Please output each entry in the material beneath exactly as shown.

Start of EXERCISE MATERIAL

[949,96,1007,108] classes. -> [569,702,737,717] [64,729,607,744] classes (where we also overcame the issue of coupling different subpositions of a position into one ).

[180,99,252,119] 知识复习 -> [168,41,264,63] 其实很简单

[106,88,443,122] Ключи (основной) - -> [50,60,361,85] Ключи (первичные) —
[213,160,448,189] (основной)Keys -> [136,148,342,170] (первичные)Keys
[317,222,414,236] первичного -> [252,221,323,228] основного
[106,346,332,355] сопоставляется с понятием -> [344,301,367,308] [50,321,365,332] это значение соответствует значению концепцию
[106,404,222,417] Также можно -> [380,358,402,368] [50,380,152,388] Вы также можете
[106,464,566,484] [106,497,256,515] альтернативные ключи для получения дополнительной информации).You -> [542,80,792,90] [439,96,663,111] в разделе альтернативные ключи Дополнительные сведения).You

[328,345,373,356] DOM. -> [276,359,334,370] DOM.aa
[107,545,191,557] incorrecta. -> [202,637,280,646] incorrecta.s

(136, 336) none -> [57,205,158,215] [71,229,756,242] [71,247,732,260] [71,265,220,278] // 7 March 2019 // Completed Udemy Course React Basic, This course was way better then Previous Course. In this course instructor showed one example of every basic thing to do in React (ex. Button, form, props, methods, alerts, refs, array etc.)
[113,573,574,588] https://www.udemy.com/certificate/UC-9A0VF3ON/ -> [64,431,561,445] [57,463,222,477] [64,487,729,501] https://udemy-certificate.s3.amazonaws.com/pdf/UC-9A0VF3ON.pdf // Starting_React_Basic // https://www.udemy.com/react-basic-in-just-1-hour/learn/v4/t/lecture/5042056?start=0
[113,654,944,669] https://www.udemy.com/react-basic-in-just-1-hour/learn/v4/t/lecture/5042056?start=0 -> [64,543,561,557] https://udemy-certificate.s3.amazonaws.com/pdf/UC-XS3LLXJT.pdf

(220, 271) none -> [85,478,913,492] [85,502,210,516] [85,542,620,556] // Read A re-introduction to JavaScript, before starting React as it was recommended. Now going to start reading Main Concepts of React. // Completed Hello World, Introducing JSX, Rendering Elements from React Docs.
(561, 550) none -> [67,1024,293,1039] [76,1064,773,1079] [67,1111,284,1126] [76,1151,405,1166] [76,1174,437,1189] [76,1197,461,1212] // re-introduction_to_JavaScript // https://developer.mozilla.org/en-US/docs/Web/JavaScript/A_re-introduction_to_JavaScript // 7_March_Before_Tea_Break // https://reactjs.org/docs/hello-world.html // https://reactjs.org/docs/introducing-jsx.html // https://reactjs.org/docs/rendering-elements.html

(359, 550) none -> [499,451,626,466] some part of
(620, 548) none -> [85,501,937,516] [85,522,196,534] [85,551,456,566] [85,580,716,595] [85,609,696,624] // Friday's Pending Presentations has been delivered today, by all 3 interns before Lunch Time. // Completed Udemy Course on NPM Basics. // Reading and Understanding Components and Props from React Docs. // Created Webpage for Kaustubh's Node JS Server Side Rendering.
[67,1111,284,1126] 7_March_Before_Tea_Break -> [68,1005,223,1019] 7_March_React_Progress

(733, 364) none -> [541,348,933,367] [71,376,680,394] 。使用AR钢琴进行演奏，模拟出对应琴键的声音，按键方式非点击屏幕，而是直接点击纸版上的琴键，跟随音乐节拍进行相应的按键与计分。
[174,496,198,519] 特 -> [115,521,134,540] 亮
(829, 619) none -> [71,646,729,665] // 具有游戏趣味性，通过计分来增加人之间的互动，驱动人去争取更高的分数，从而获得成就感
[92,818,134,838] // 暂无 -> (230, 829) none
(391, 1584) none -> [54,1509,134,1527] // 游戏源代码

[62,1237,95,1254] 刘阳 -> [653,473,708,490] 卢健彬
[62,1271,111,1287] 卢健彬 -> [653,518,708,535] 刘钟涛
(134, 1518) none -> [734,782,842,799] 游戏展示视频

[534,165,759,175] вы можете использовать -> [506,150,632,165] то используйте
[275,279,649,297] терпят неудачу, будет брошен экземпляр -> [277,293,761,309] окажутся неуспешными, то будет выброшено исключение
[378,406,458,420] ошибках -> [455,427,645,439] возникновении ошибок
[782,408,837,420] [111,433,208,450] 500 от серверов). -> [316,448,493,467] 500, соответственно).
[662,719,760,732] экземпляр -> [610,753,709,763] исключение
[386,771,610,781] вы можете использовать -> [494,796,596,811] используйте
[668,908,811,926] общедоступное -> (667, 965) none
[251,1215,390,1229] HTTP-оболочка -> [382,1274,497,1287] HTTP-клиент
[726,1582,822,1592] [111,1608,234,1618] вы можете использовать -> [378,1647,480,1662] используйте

End of EXERCISE MATERIAL

### RESULT FOR THIS EXERCISE
[949,96,1007,108] classes. -> [569,702,737,717] [64,729,607,744] classes (where we also overcame the issue of coupling different subpositions of a position into one ).

[180,99,252,119] 知识复习 -> [168,41,264,63] 其实很简单

[106,88,443,122] Ключи (основной) - -> [50,60,361,85] Ключи (первичные) —
[213,160,448,189] (основной)Keys -> [136,148,342,170] (первичные)Keys
[317,222,414,236] первичного -> [252,221,323,228] основного
[106,346,332,355] сопоставляется с понятием -> [344,301,367,308] [50,321,365,332] это значение соответствует значению концепцию
[106,404,222,417] Также можно -> [380,358,402,368] [50,380,152,388] Вы также можете
[106,464,566,484] [106,497,256,515] альтернативные ключи для получения дополнительной информации).You -> [542,80,792,90] [439,96,663,111] в разделе альтернативные ключи Дополнительные сведения).You

[328,345,373,356] DOM. -> [276,359,334,370] DOM.aa
[107,545,191,557] incorrecta. -> [202,637,280,646] incorrecta.s

(136, 336) none -> [57,205,158,215] [71,229,756,242] [71,247,732,260] [71,265,220,278] // 7 March 2019 // Completed Udemy Course React Basic, This course was way better then Previous Course. In this course instructor showed one example of every basic thing to do in React (ex. Button, form, props, methods, alerts, refs, array etc.)
[113,573,574,588] https://www.udemy.com/certificate/UC-9A0VF3ON/ -> [64,431,561,445] [57,463,222,477] [64,487,729,501] https://udemy-certificate.s3.amazonaws.com/pdf/UC-9A0VF3ON.pdf // Starting_React_Basic // https://www.udemy.com/react-basic-in-just-1-hour/learn/v4/t/lecture/5042056?start=0
[113,654,944,669] https://www.udemy.com/react-basic-in-just-1-hour/learn/v4/t/lecture/5042056?start=0 -> [64,543,561,557] https://udemy-certificate.s3.amazonaws.com/pdf/UC-XS3LLXJT.pdf

(220, 271) none -> [85,478,913,492] [85,502,210,516] [85,542,620,556] // Read A re-introduction to JavaScript, before starting React as it was recommended. Now going to start reading Main Concepts of React. // Completed Hello World, Introducing JSX, Rendering Elements from React Docs.
(561, 550) none -> [67,1024,293,1039] [76,1064,773,1079] [67,1111,284,1126] [76,1151,405,1166] [76,1174,437,1189] [76,1197,461,1212] // re-introduction_to_JavaScript // https://developer.mozilla.org/en-US/docs/Web/JavaScript/A_re-introduction_to_JavaScript // 7_March_Before_Tea_Break // https://reactjs.org/docs/hello-world.html // https://reactjs.org/docs/introducing-jsx.html // https://reactjs.org/docs/rendering-elements.html

(359, 550) none -> [499,451,626,466] some part of
(620, 548) none -> [85,501,937,516] [85,522,196,534] [85,551,456,566] [85,580,716,595] [85,609,696,624] // Friday's Pending Presentations has been delivered today, by all 3 interns before Lunch Time. // Completed Udemy Course on NPM Basics. // Reading and Understanding Components and Props from React Docs. // Created Webpage for Kaustubh's Node JS Server Side Rendering.
[67,1111,284,1126] 7_March_Before_Tea_Break -> [68,1005,223,1019] 7_March_React_Progress

(733, 364) none -> [541,348,933,367] [71,376,680,394] 。使用AR钢琴进行演奏，模拟出对应琴键的声音，按键方式非点击屏幕，而是直接点击纸版上的琴键，跟随音乐节拍进行相应的按键与计分。
[174,496,198,519] 特 -> [115,521,134,540] 亮
(829, 619) none -> [71,646,729,665] // 具有游戏趣味性，通过计分来增加人之间的互动，驱动人去争取更高的分数，从而获得成就感
[92,818,134,838] // 暂无 -> (230, 829) none
(391, 1584) none -> [54,1509,134,1527] // 游戏源代码

[62,1237,95,1254] 刘阳 -> [653,473,708,490] 卢健彬
[62,1271,111,1287] 卢健彬 -> [653,518,708,535] 刘钟涛
(134, 1518) none -> [734,782,842,799] 游戏展示视频

[534,165,759,175] вы можете использовать -> [506,150,632,165] то используйте
[275,279,649,297] терпят неудачу, будет брошен экземпляр -> [277,293,761,309] окажутся неуспешными, то будет выброшено исключение
[378,406,458,420] ошибках -> [455,427,645,439] возникновении ошибок
[782,408,837,420] [111,433,208,450] 500 от серверов). -> [316,448,493,467] 500, соответственно).
[662,719,760,732] экземпляр -> [610,753,709,763] исключение
[386,771,610,781] вы можете использовать -> [494,796,596,811] используйте
[668,908,811,926] общедоступное -> (667, 965) none
[251,1215,390,1229] HTTP-оболочка -> [382,1274,497,1287] HTTP-клиент
[726,1582,822,1592] [111,1608,234,1618] вы можете использовать -> [378,1647,480,1662] используйте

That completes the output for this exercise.